For this exercise, output the line holding "validates the _Node_" and all subsequent lines of the entries below, unchanged, up to and including the last.

◆ **AVAILABLE DATA**:
+---+
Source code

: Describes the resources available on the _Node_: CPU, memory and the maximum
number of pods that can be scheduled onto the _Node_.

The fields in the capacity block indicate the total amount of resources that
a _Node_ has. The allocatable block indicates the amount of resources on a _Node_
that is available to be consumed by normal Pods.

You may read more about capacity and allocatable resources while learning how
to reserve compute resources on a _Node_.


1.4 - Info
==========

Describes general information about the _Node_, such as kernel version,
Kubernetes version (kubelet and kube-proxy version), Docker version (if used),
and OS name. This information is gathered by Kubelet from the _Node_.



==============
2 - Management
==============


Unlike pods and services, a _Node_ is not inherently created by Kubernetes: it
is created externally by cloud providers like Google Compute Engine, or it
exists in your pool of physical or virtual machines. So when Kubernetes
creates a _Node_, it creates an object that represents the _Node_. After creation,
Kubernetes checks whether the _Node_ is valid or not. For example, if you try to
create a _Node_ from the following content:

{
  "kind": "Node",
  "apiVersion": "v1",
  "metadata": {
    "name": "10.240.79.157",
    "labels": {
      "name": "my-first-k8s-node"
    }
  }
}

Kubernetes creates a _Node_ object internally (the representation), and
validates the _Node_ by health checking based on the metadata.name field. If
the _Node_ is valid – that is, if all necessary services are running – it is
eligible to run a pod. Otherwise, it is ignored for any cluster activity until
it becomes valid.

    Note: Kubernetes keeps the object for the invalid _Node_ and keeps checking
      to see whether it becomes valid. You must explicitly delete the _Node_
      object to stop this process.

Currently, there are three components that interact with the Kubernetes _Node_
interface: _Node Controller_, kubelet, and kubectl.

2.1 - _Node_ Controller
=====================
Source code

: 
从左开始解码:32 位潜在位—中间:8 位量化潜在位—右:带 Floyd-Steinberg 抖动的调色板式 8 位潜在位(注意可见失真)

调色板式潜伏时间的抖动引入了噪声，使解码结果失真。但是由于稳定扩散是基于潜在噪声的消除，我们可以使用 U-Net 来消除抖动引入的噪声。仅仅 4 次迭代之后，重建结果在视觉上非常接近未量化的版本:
+---+
◆ **TASK OUTPUT**:
validates the _Node_ by health checking based on the metadata.name field. If
the _Node_ is valid – that is, if all necessary services are running – it is
eligible to run a pod. Otherwise, it is ignored for any cluster activity until
it becomes valid.

    Note: Kubernetes keeps the object for the invalid _Node_ and keeps checking
      to see whether it becomes valid. You must explicitly delete the _Node_
      object to stop this process.

Currently, there are three components that interact with the Kubernetes _Node_
interface: _Node Controller_, kubelet, and kubectl.

2.1 - _Node_ Controller
=====================
Source code

: 
从左开始解码:32 位潜在位—中间:8 位量化潜在位—右:带 Floyd-Steinberg 抖动的调色板式 8 位潜在位(注意可见失真)

调色板式潜伏时间的抖动引入了噪声，使解码结果失真。但是由于稳定扩散是基于潜在噪声的消除，我们可以使用 U-Net 来消除抖动引入的噪声。仅仅 4 次迭代之后，重建结果在视觉上非常接近未量化的版本:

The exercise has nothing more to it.